The aim of the research is to make extensive visual material available to scholars of various disciplines – first and foremost of the archaeologies of Europe and the Mediterranean, of art history and history, of ancient and early modern philology, as well as of the history of knowledge and of the Humanities. It includes nearly 7,200 drawings and other unique graphic works as well as roughly 15,000 printed reproductions, which along with the ancient objects, whether preserved or lost, that are documented in them will be processed to create approximately 35,000 datasets. With its focus on the seventeenth and eighteenth centuries, the project closes a gap that is currently found in the foundational research on the reception of ancient works of art and architecture in the early modern period. Not only did the amount of visual material explode during this period; what also emerged were processes of pluralisation and historicisation, which, particularly due to their different reference to the ancient past, are of central importance from the perspective of both politics and society and the history of scholarship.

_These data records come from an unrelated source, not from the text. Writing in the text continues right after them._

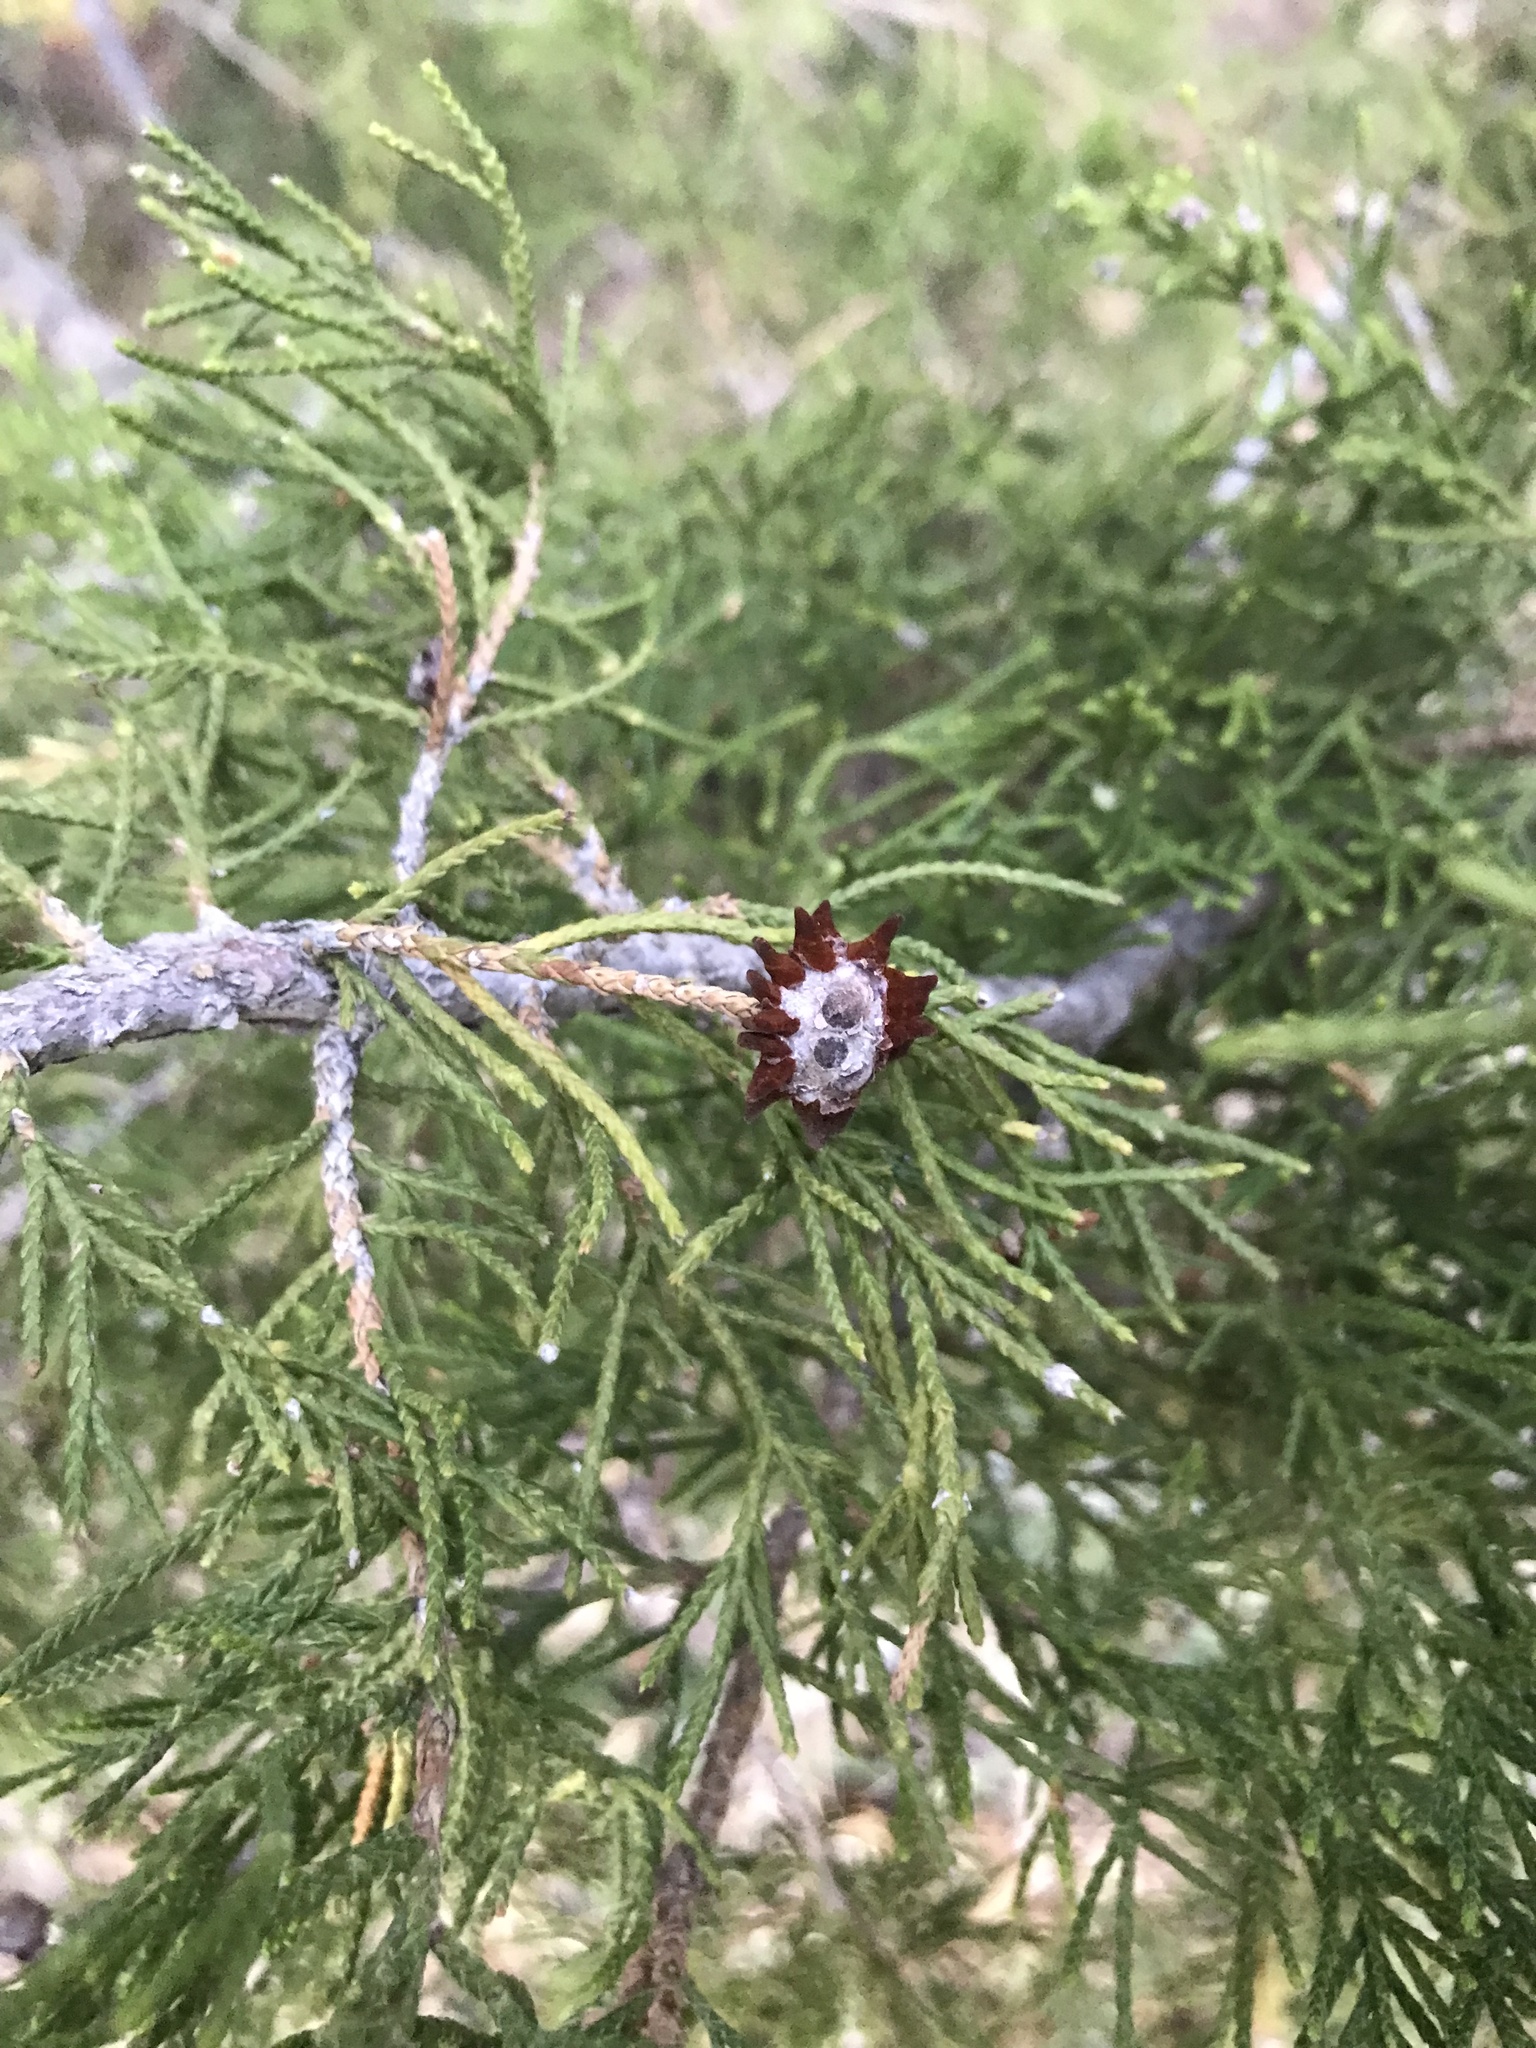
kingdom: Fungi
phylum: Basidiomycota
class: Pucciniomycetes
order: Pucciniales
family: Gymnosporangiaceae
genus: Gymnosporangium
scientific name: Gymnosporangium juniperi-virginianae
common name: Juniper-apple rust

All the drawings and printed reproductions will be compiled as such and catalogued systematically based on the ancient artefacts depicted in them. The information about ancient monuments and their documentation in images and texts in the early modern period is fed into an – internally and externally – highly integrated online database. With its pivotal broadening of the material basis for research on ancient artefacts in the early modern period, the project contributes to differentiating the concepts of antiquity, arts, and aesthetics in the modern period, and thus opens up new research perspectives. It sheds light in particular on the transformation of knowledge of antiquity in the modern era and provides a new basis for a decisive, shared formative stage for the later disciplines of archaeology and art history.